New York (Reuters) -The dollar dropped to its lowest point in three days on Thursday as global market risk appetite improved, while sterling zig-zagged after the Bank of England slowed the pace of its bond-buying, but left interest rates unchanged.

Fewer Americans filed new claims for unemployment benefits last week, data showed, as COVID-19 vaccination efforts and massive amounts of government stimulus led to a further reopening of the economy.

While the U.S. economy has been gaining steam, Federal Reserve speakers on Wednesday downplayed the risks of higher inflation.

Those statements reinforced “the lower-for-longer mentality with regards to interest rates,” making the greenback less appealing, said Neil Jones, head of FX sales at Mizuho.

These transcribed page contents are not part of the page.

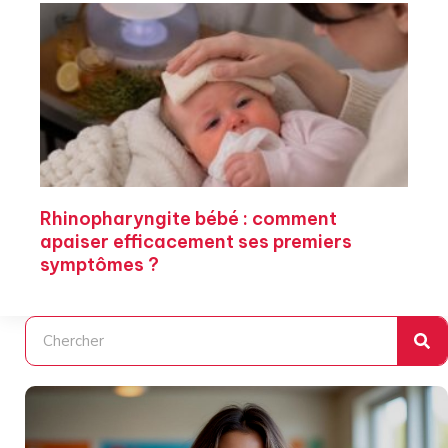
Rhinopharyngite bébé : comment
apaiser efficacement ses premiers
symptômes ?
Rechercher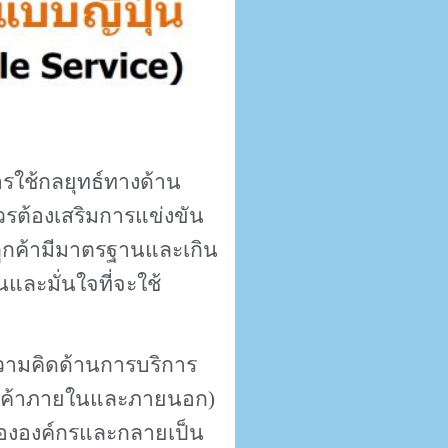
ารใช้กลยุทธ์ทางด้าน
รต้องเสริมการแข่งขัน
ลูกค้ามีมาตรฐานและเกิน
และมั่นใจที่จะใช้
วามคิดด้านการบริการ
งลูกค้าภายในและภายนอก
)
กขององค์กรและกลายเป็น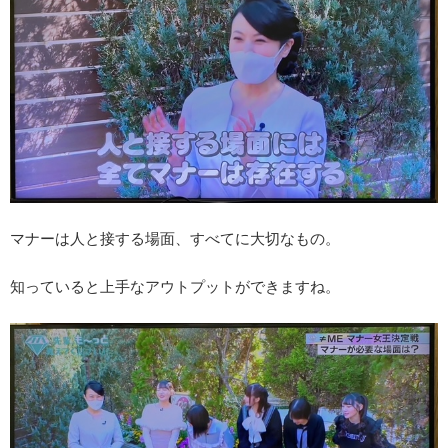
マナーは人と接する場面、すべてに大切なもの。
知っていると上手なアウトプットができますね。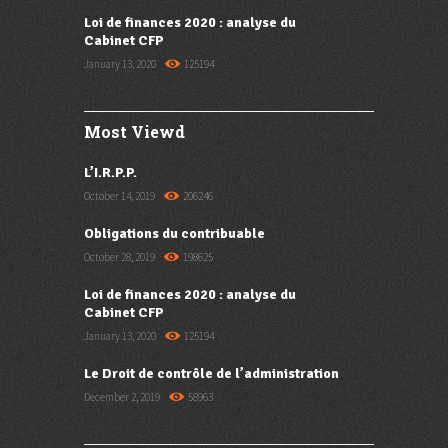
Loi de finances 2020 : analyse du
Cabinet CFP
January 13, 2020
125194
Most Viewd
L’I.R.P.P.
October 14, 2019
206246
Obligations du contribuable
October 28, 2019
198625
Loi de finances 2020 : analyse du
Cabinet CFP
January 13, 2020
125194
Le Droit de contrôle de l’administration
December 2, 2019
58963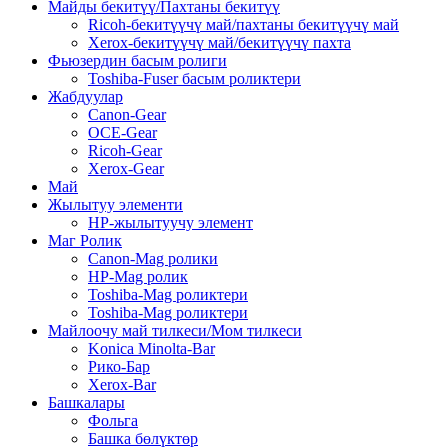
Майды бекитүү/Пахтаны бекитүү
Ricoh-бекитүүчү май/пахтаны бекитүүчү май
Xerox-бекитүүчү май/бекитүүчү пахта
Фьюзердин басым ролиги
Toshiba-Fuser басым роликтери
Жабдуулар
Canon-Gear
OCE-Gear
Ricoh-Gear
Xerox-Gear
Май
Жылытуу элементи
HP-жылытуучу элемент
Маг Ролик
Canon-Mag ролики
HP-Mag ролик
Toshiba-Mag роликтери
Toshiba-Mag роликтери
Майлоочу май тилкеси/Мом тилкеси
Konica Minolta-Bar
Рико-Бар
Xerox-Bar
Башкалары
Фольга
Башка бөлүктөр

The safehaven U.S. dollar was last down 0.31% at 91.977 against a basket of peer currencies.

“What we’ve seen early in New York is a little bit of back-and-forth gyrations, just because of the Bank of England meeting,” said Erik Bregar, director and head of FX strategy at the Exchange Bank of Canada.

The Bank of England said it would slow the pace of its bond-buying as it sharply increased its forecast for Britain’s economic growth this year after its coronavirus slump, but it stressed it was not tightening monetary policy.

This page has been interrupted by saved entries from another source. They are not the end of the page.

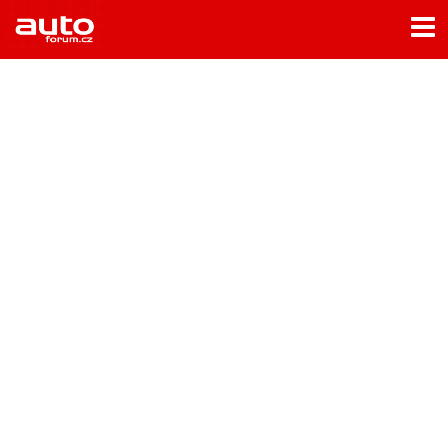
Menu
Home
Rubriky
- Testy aut
- Jízdní dojmy a další testy
- Bleskovky
- Představení
- Fascinace a historie
- Život řidiče
- Tuning
- Technika
- Zajímavosti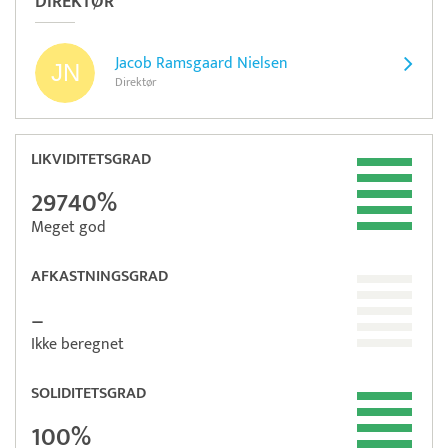
DIREKTØR
Jacob Ramsgaard Nielsen
Direktør
LIKVIDITETSGRAD
29740%
Meget god
AFKASTNINGSGRAD
–
Ikke beregnet
SOLIDITETSGRAD
100%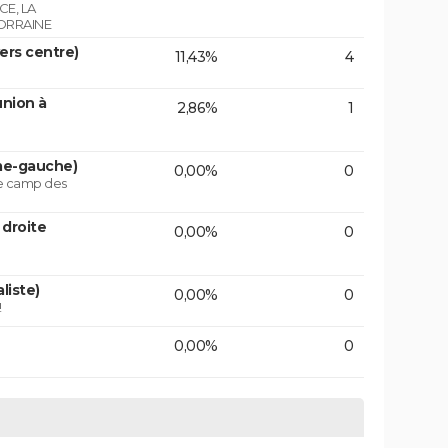
E, LA
ORRAINE
vers centre)
11,43%
4
union à
2,86%
1
ême-gauche)
0,00%
0
le camp des
 droite
0,00%
0
liste)
0,00%
0
!
0,00%
0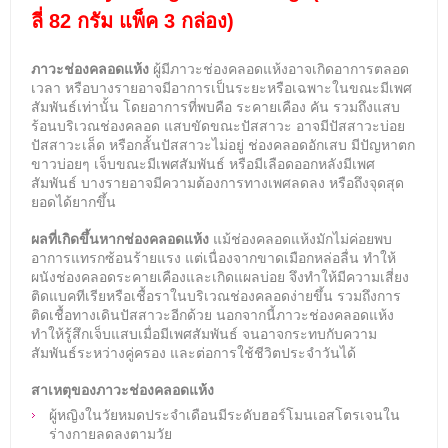
ลี่ 82 กรัม แพ็ค 3 กล่อง)
ภาวะช่องคลอดแห้ง
ผู้มีภาวะช่องคลอดแห้งอาจเกิดอาการตลอด
เวลา หรือบางรายอาจมีอาการเป็นระยะหรือเฉพาะในขณะมีเพศ
สัมพันธ์เท่านั้น โดยอาการที่พบคือ ระคายเคือง คัน รวมถึงแสบ
ร้อนบริเวณช่องคลอด แสบขัดขณะปัสสาวะ อาจมีปัสสาวะบ่อย
ปัสสาวะเล็ด หรือกลั้นปัสสาวะไม่อยู่ ช่องคลอดอักเสบ มีปัญหาตก
ขาวบ่อยๆ เจ็บขณะมีเพศสัมพันธ์ หรือมีเลือดออกหลังมีเพศ
สัมพันธ์ บางรายอาจมีความต้องการทางเพศลดลง หรือถึงจุดสุด
ยอดได้ยากขึ้น
ผลที่เกิดขึ้นหากช่องคลอดแห้ง
แม้ช่องคลอดแห้งมักไม่ค่อยพบ
อาการแทรกซ้อนร้ายแรง แต่เนื่องจากขาดเมือกหล่อลื่น ทำให้
ผนังช่องคลอดระคายเคืองและเกิดแผลบ่อย จึงทำให้มีความเสี่ยง
ติดแบคทีเรียหรือเชื้อราในบริเวณช่องคลอดง่ายขึ้น รวมถึงการ
ติดเชื้อทางเดินปัสสาวะอีกด้วย
นอกจากนี้ภาวะช่องคลอดแห้ง
ทำให้รู้สึกเจ็บแสบเมื่อมีเพศสัมพันธ์ จนอาจกระทบกับความ
สัมพันธ์ระหว่างคู่ครอง และต่อการใช้ชีวิตประจำวันได้
สาเหตุของภาวะช่องคลอดแห้ง
ผู้หญิงในวัยหมดประจำเดือนมีระดับฮอร์โมนเอสโตรเจนใน
ร่างกายลดลงตามวัย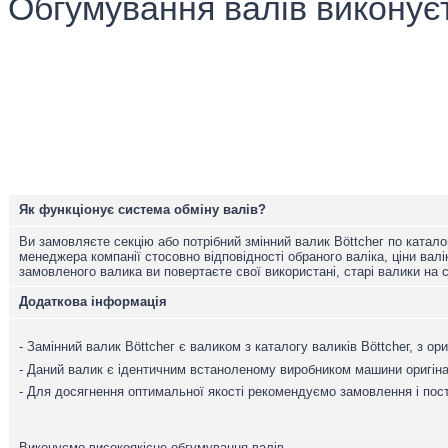
Обгумування валів виконуєт
Як функціонує система обміну валів?
Ви замовляєте секцію або потрібний змінний валик Вöttсhег по катало
менеджера компанії стосовно відповідності обраного валіка, ціни валік
замовленого валика ви повертаєте свої використані, старі валики на с
Додаткова інформація
- Замінний валик Вöttсhег є валиком з каталогу валиків Вöttсhег, з о
- Даний валик є ідентичним встаноленому виробником машини оригін
- Для досягнення оптимальної якості рекомендуємо замовлення і по
Виконуємо високоякісне обгумування валів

“They kept their QE target in place but they said they are going to reduce the weekly pace of purchases, but that’s not a signal and so sterling has kind of gone up and down and done nothing at the end of the day,” Bregar said.

The pound was last down 0.08% against the weaker dollar at $1.3900.

The euro was up 0.47% versus the dollar at $1.2061, and up 0.65% against the pound, at 86.88 pence per euro.

Investors were also paying attention to elections in Scotland that could herald a political showdown over a new independence referendum.

The Australian dollar fell sharply overnight when China said it would stop its economic dialogue with Australia, but the currency had recovered to trade close to flat on the day as European markets opened.

The Aussie was up 0.1% versus the U.S. dollar at 0.77515 at 1028 GMT, having hit as low of 0.7701 overnight.

The New Zealand dollar also dropped and was down 0.1% on the day.

“The announcements of the formal suspension of the economic dialogue between China and Australia should not have a lasting impact on markets given the already strained relationship between the two ahead of the event,” wrote ING strategists in a note to clients.

The Canadian dollar hit a three-and-a-half year high, helped by oil price gains and the Bank of Canada‘s recent shift to more hawkish guidance.

In cryptocurrencies, ether traded around $3,500 after reaching a record high of $3,559.97 on Tuesday, skyrocketing nearly 800% this month.

Bitcoin declined 0.2% to $57,392.75.

The meme-based virtual currency Dogecoin soared on Wednesday to an all-time high, extending its 2021 rally to become the fourth-biggest digital coin.